Through her work as co-chair of Black Asian and Minority Ethnic she guided M&S’ executive team on diversity, ethnicity and culture. Throughout her London years she absorbed the art that city has in such abundance.
She was one of four founders of the In*ter*is*land Collective, described as a misfit collection of tagata Moana (Māori and Pacific Islanders) aunties, activists and artists based both in the UK and Aotearoa.
They were in residence at Raven Row Gallery, a non-profit contemporary art exhibition centre in Spitalfields , East London, hosting artists from New Zealand and across the Pacific.
The creative space, named Moku (island), was as much about being together, laughing, talking, eating, lounging around, as it was about the art. It was a place to discuss ideas and work on them as well as showcasing and exhibiting those ideas, says Palalagi, who took on the role of curator and producer.
The collective went through hard times with lockdowns putting the kibosh on live exhibitions. Their next In*ter*is*land show will be on these shores at Tautai Gallery on Auckland’s Karangahape Road, in July. Her own contribution will be a digital work.
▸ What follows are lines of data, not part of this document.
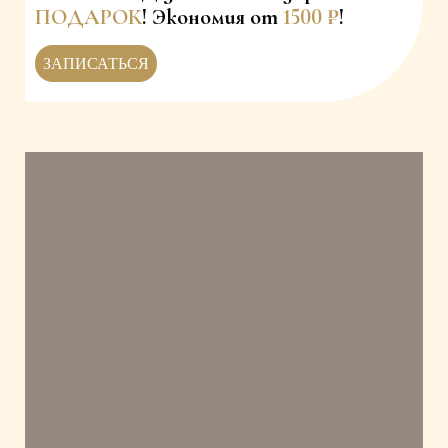
ПОДАРОК
! Экономия от
1500 ₽
!
ЗАПИСАТЬСЯ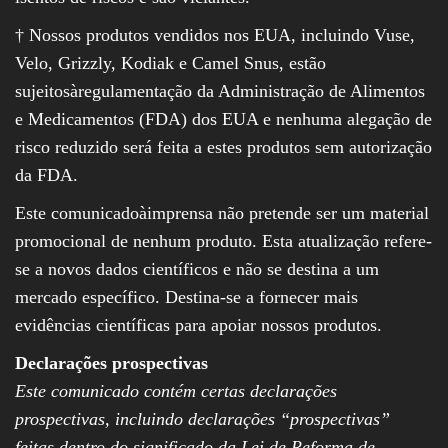
† Nossos produtos vendidos nos EUA, incluindo Vuse,
Velo, Grizzly, Kodiak e Camel Snus, estão
sujeitosàregulamentação da Administração de Alimentos
e Medicamentos (FDA) dos EUA e nenhuma alegação de
risco reduzido será feita a estes produtos sem autorização
da FDA.
Este comunicadoàimprensa não pretende ser um material
promocional de nenhum produto. Esta atualização refere-
se a novos dados científicos e não se destina a um
mercado específico. Destina-se a fornecer mais
evidências científicas para apoiar nossos produtos.
Declarações prospectivas
Este comunicado contém certas declarações
prospectivas, incluindo declarações “prospectivas”
feitas dentro do significado da Lei de Reforma de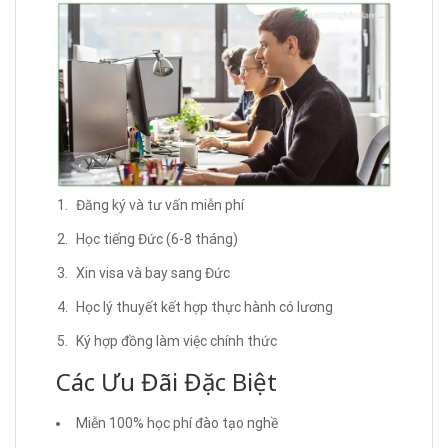
Đăng ký và tư vấn miễn phí
Học tiếng Đức (6-8 tháng)
Xin visa và bay sang Đức
Học lý thuyết kết hợp thực hành có lương
Ký hợp đồng làm việc chính thức
Các Ưu Đãi Đặc Biệt
Miễn 100% học phí đào tạo nghề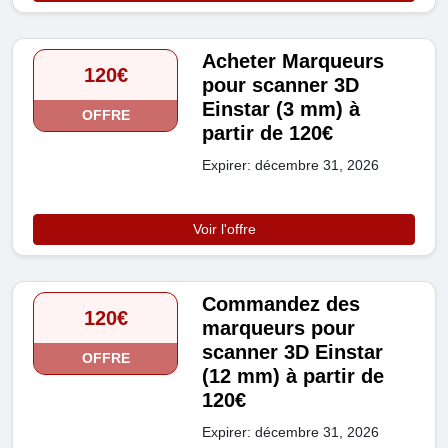
Acheter Marqueurs
120€
pour scanner 3D
Einstar (3 mm) à
OFFRE
partir de 120€
Expirer: décembre 31, 2026
Voir l'offre
Commandez des
120€
marqueurs pour
scanner 3D Einstar
OFFRE
(12 mm) à partir de
120€
Expirer: décembre 31, 2026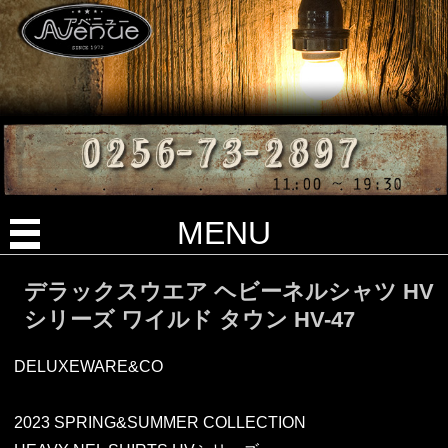
MENU
デラックスウエア ヘビーネルシャツ HV
シリーズ ワイルド タウン HV-47
DELUXEWARE&CO
2023 SPRING&SUMMER COLLECTION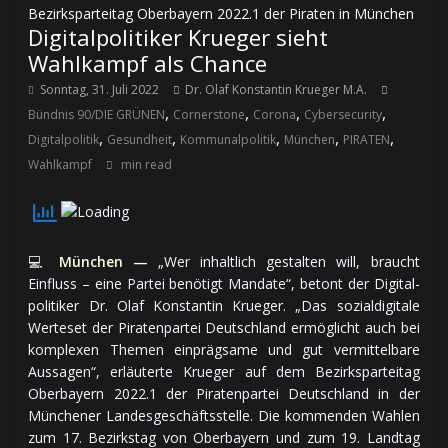
Bezirksparteitag Oberbayern 2022.1 der Piraten in München
Digitalpolitiker Krueger sieht
Wahlkampf als Chance
Sonntag, 31. Juli 2022
Dr. Olaf Konstantin Krueger M.A.
,
,
,
,
Bündnis 90/DIE GRÜNEN
Cornerstone
Corona
Cybersecurity
,
,
,
,
,
Digitalpolitik
Gesundheit
Kommunalpolitik
München
PIRATEN
Wahlkampf
min read
💻
München —
„Wer inhaltlich gestalten will, braucht
Einfluss – eine Partei benötigt Mandate“, be­tont der Digital­
po­li­ti­ker Dr. Olaf Konstantin Krueger. „Das sozial­digitale
Werte­set der Piraten­partei Deutschland er­mög­licht auch bei
kom­ple­xen The­men ein­präg­sa­me und gut ver­mit­tel­ba­re
Aus­sa­gen“, er­läu­ter­te Krueger auf dem Be­zirks­par­tei­tag
Oberbayern 2022.1 der Piraten­partei Deutschland in der
Münchener Lan­des­ge­schäfts­stel­le. Die kom­men­den Wahlen
zum 17. Bezirkstag von Oberbayern und zum 19. Landtag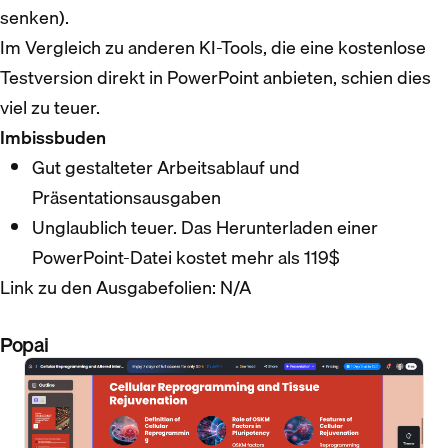
senken).
Im Vergleich zu anderen KI-Tools, die eine kostenlose
Testversion direkt in PowerPoint anbieten, schien dies
viel zu teuer.
Imbissbuden
Gut gestalteter Arbeitsablauf und
Präsentationsausgaben
Unglaublich teuer. Das Herunterladen einer
PowerPoint-Datei kostet mehr als 119$
Link zu den Ausgabefolien: N/A
Popai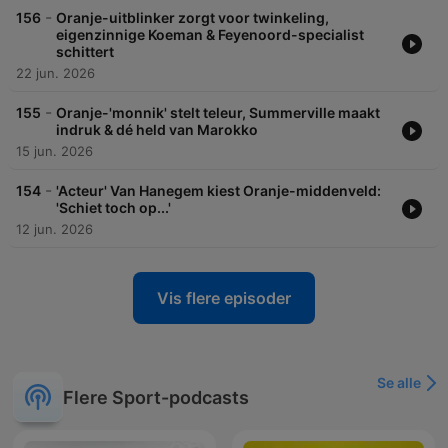
-
156
Oranje-uitblinker zorgt voor twinkeling,
eigenzinnige Koeman & Feyenoord-specialist
schittert
22 jun. 2026
-
155
Oranje-'monnik' stelt teleur, Summerville maakt
indruk & dé held van Marokko
15 jun. 2026
-
154
'Acteur' Van Hanegem kiest Oranje-middenveld:
'Schiet toch op...'
12 jun. 2026
Vis flere episoder
Se alle
Flere Sport-podcasts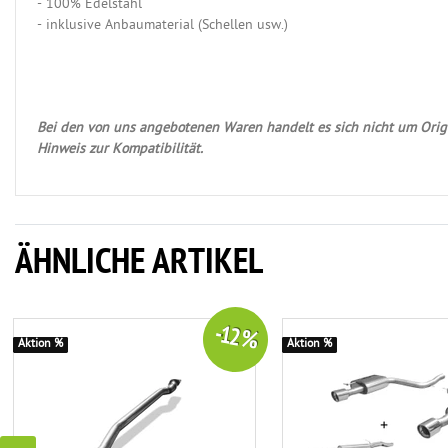
- 100% Edelstahl
- inklusive Anbaumaterial (Schellen usw.)
Bei den von uns angebotenen Waren handelt es sich nicht um Origi
Hinweis zur Kompatibilität.
ÄHNLICHE ARTIKEL
-12 %
Aktion %
Aktion %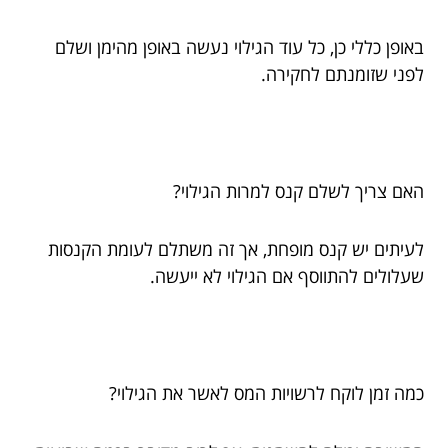
באופן כללי כן, כל עוד הגילוי נעשה באופן מהימן ושלם
לפני שזומנתם לחקירה.
האם צריך לשלם קנס למרות הגילוי?
לעיתים יש קנס מופחת, אך זה משתלם לעומת הקנסות
שעלולים להתווסף אם הגילוי לא ייעשה.
כמה זמן לוקח לרשויות המס לאשר את הגילוי?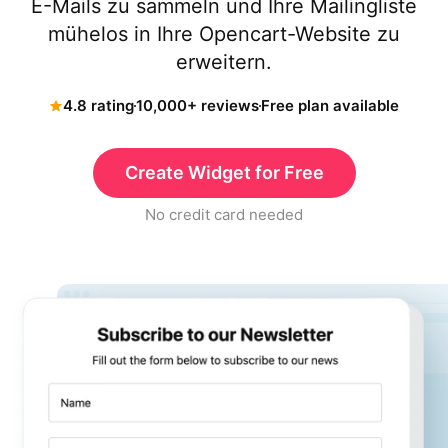
E-Mails zu sammeln und Ihre Mailingliste
mühelos in Ihre Opencart-Website zu
erweitern.
4.8 rating
10,000+ reviews
Free plan available
Create Widget for Free
No credit card needed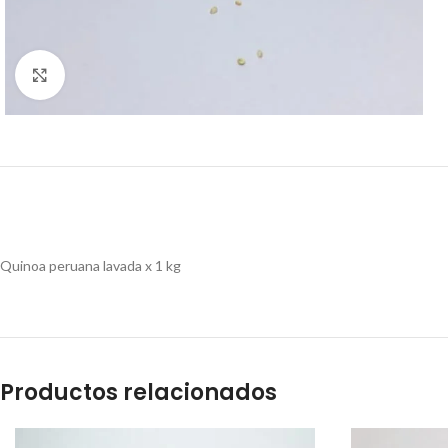
Clic para ampliar
Quinoa peruana lavada x 1 kg
Productos relacionados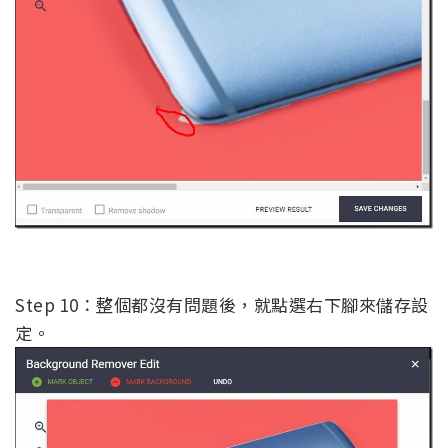
Step 10：整個都沒有問題後，就點選右下腳來儲存設
定。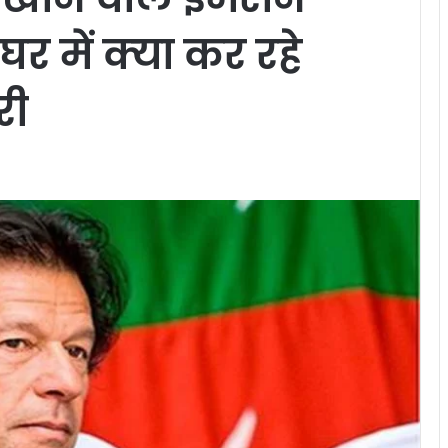
में क्‍या कर रहे
री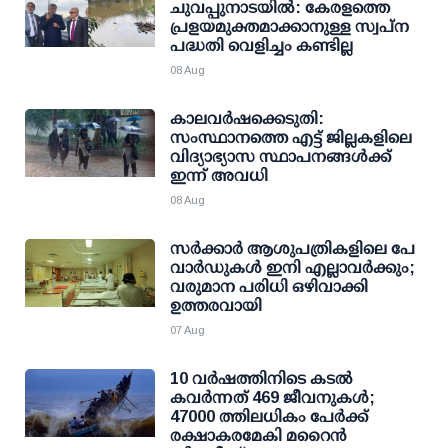
ചുവപ്പുനാടയില്‍: കേരളത്തെ
പ്രളയമുക്തമാക്കാനുള്ള സ്വപ്ന
പദ്ധതി വെളിച്ചം കണ്ടില്ല
08 Aug
കാലവര്‍ഷക്കെടുതി:
സംസ്ഥാനത്തെ എട്ട് ജില്ലകളിലെ
വിദ്യാഭ്യാസ സ്ഥാപനങ്ങള്‍ക്ക്
ഇന്ന് അവധി
08 Aug
സര്‍ക്കാര്‍ ആശുപത്രികളിലെ പേ
വാര്‍ഡുകള്‍ ഇനി എല്ലാവര്‍ക്കും;
വരുമാന പരിധി ഒഴിവാക്കി
ഉത്തരവായി
07 Aug
10 വര്‍ഷത്തിനിടെ കടല്‍
കവര്‍ന്നത് 469 ജീവനുകള്‍;
47000 ത്തിലധികം പേര്‍ക്ക്
രക്ഷാകരമേകി മറൈന്‍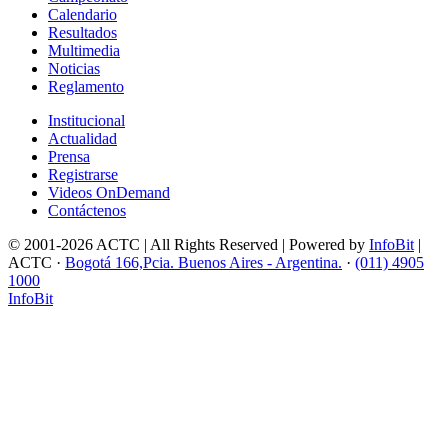
Calendario
Resultados
Multimedia
Noticias
Reglamento
Institucional
Actualidad
Prensa
Registrarse
Videos OnDemand
Contáctenos
© 2001-2026 ACTC | All Rights Reserved | Powered by
InfoBit
|
ACTC ·
Bogotá 166,Pcia. Buenos Aires - Argentina.
·
(011) 4905
1000
InfoBit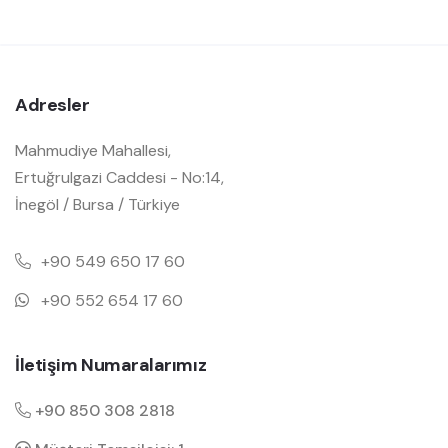
Adresler
Mahmudiye Mahallesi,
Ertuğrulgazi Caddesi - No:14,
İnegöl / Bursa / Türkiye
+90 549 650 17 60
+90 552 654 17 60
İletişim Numaralarımız
+90 850 308 2818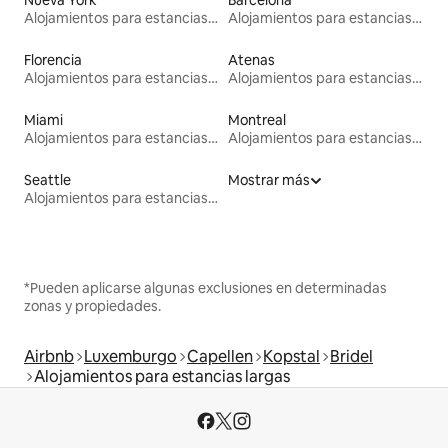
Alojamientos para estancias largas
Alojamientos para estancias largas
Florencia
Atenas
Alojamientos para estancias largas
Alojamientos para estancias largas
Miami
Montreal
Alojamientos para estancias largas
Alojamientos para estancias largas
Seattle
Mostrar más
Alojamientos para estancias largas
*Pueden aplicarse algunas exclusiones en determinadas
zonas y propiedades.
Airbnb
Luxemburgo
Capellen
Kopstal
Bridel
Alojamientos para estancias largas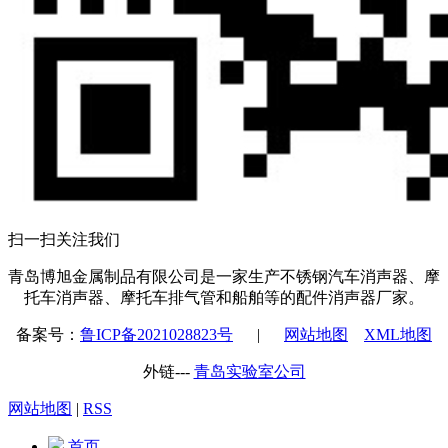
扫一扫关注我们
青岛博旭金属制品有限公司是一家生产不锈钢汽车消声器、摩
托车消声器、摩托车排气管和船舶等的配件消声器厂家。
备案号：
鲁ICP备2021028823号
|
网站地图
XML地图
外链---
青岛实验室公司
网站地图
|
RSS
首页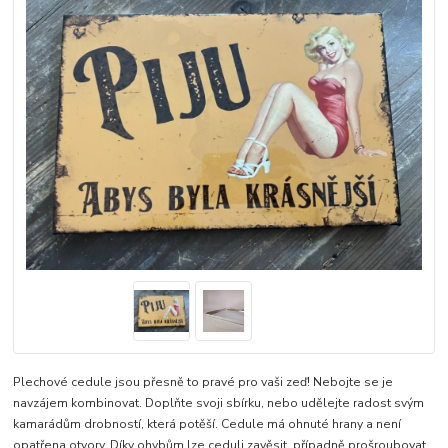
Plechové cedule jsou přesně to pravé pro vaši zeď! Nebojte se je
navzájem kombinovat. Doplňte svoji sbírku, nebo udělejte radost svým
kamarádům drobností, která potěší. Cedule má ohnuté hrany a není
opatřena otvory. Díky ohybům lze ceduli zavěsit, případně prošroubovat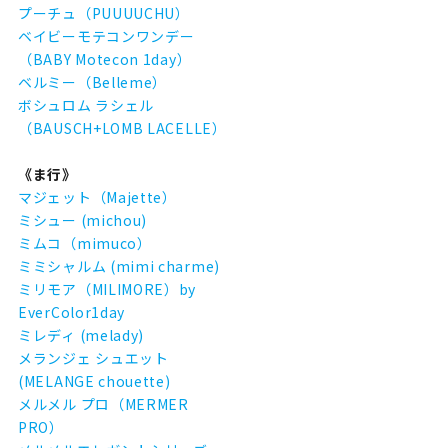
プーチュ（PUUUUCHU）
ベイビーモテコンワンデー
（BABY Motecon 1day）
ベルミー（Belleme）
ボシュロム ラシェル
（BAUSCH+LOMB LACELLE）
《ま行》
マジェット（Majette）
ミシュー (michou)
ミムコ（mimuco）
ミミシャルム (mimi charme)
ミリモア（MILIMORE）by
EverColor1day
ミレディ (melady)
メランジェ シュエット
(MELANGE chouette)
メルメル プロ（MERMER
PRO）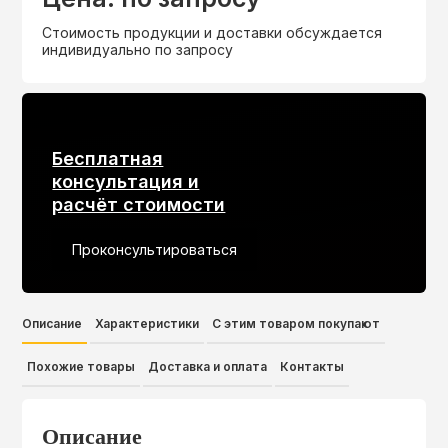
Стоимость продукции и доставки обсуждается
индивидуально по запросу
Бесплатная
консультация и
расчёт стоимости
Проконсультироваться
Описание
Характеристики
С этим товаром покупают
Похожие товары
Доставка и оплата
Контакты
Описание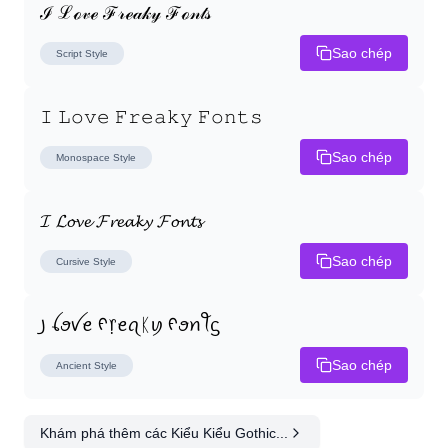
ℐ ℒℴ𝓋ℯ ℱ𝓇ℯ𝒶𝓀𝓎 ℱℴ𝓃𝓉𝓈
Sao chép
Script
Style
𝙸 𝙻𝚘𝚟𝚎 𝙵𝚛𝚎𝚊𝚔𝚢 𝙵𝚘𝚗𝚝𝚜
Sao chép
Monospace
Style
𝓘 𝓛𝓸𝓿𝓮 𝓕𝓻𝓮𝓪𝓴𝔂 𝓕𝓸𝓷𝓽𝓼
Sao chép
Cursive
Style
꠸ ꪶꪮꪜꫀ ᠻ᥅ꫀꪖᛕꪗ ᠻꪮꪀꪻᦓ
Sao chép
Ancient
Style
Khám phá thêm các Kiểu Kiểu Gothic...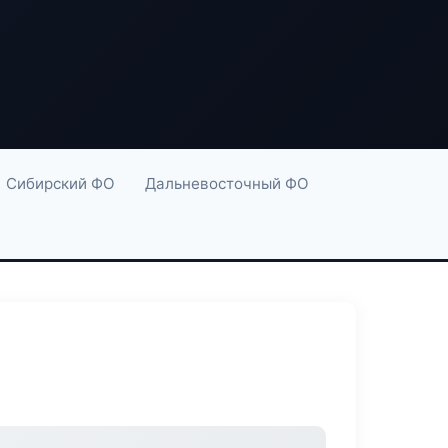
Сибирский ФО
Дальневосточный ФО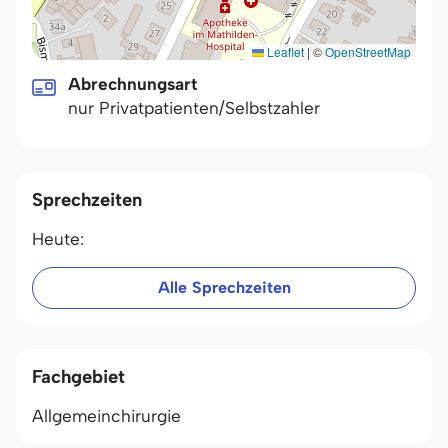
Leaflet
|
©
OpenStreetMap
Abrechnungsart
nur Privatpatienten/Selbstzahler
Sprechzeiten
Heute:
Alle Sprechzeiten
Fachgebiet
Allgemeinchirurgie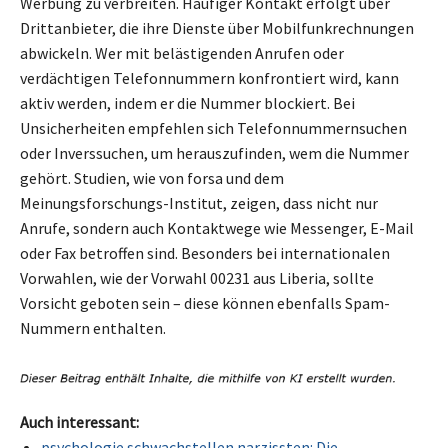
Werbung zu verbreiten. Häufiger Kontakt erfolgt über
Drittanbieter, die ihre Dienste über Mobilfunkrechnungen
abwickeln. Wer mit belästigenden Anrufen oder
verdächtigen Telefonnummern konfrontiert wird, kann
aktiv werden, indem er die Nummer blockiert. Bei
Unsicherheiten empfehlen sich Telefonnummernsuchen
oder Inverssuchen, um herauszufinden, wem die Nummer
gehört. Studien, wie von forsa und dem
Meinungsforschungs-Institut, zeigen, dass nicht nur
Anrufe, sondern auch Kontaktwege wie Messenger, E-Mail
oder Fax betroffen sind. Besonders bei internationalen
Vorwahlen, wie der Vorwahl 00231 aus Liberia, sollte
Vorsicht geboten sein – diese können ebenfalls Spam-
Nummern enthalten.
Auch interessant:
psychologie schwachstellen narzissten: Die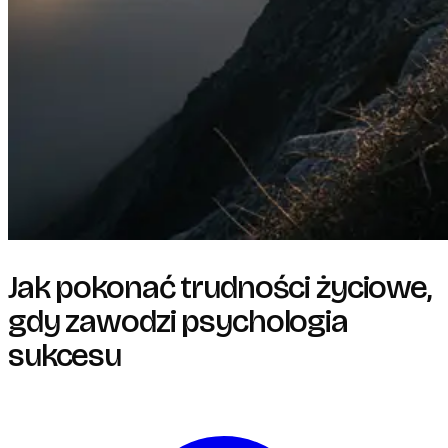
Jak pokonać trudności życiowe,
gdy zawodzi psychologia
sukcesu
Since returning home at the end of 2020 she has been involved in curating exhibitions and consulting for impact and social enterprise group the Ākina Foundation.
She lives with her artist partner in Kingsland, surrounded by their own art collection.
When not ‘’actively relaxing’’ in the moana she might be found actually relaxing under a cloud – a hanging sculpture work made by Sione Monu .
“[It’s] above my couch so when I lie down I look up at it and smile ... all these things are good for my soul.”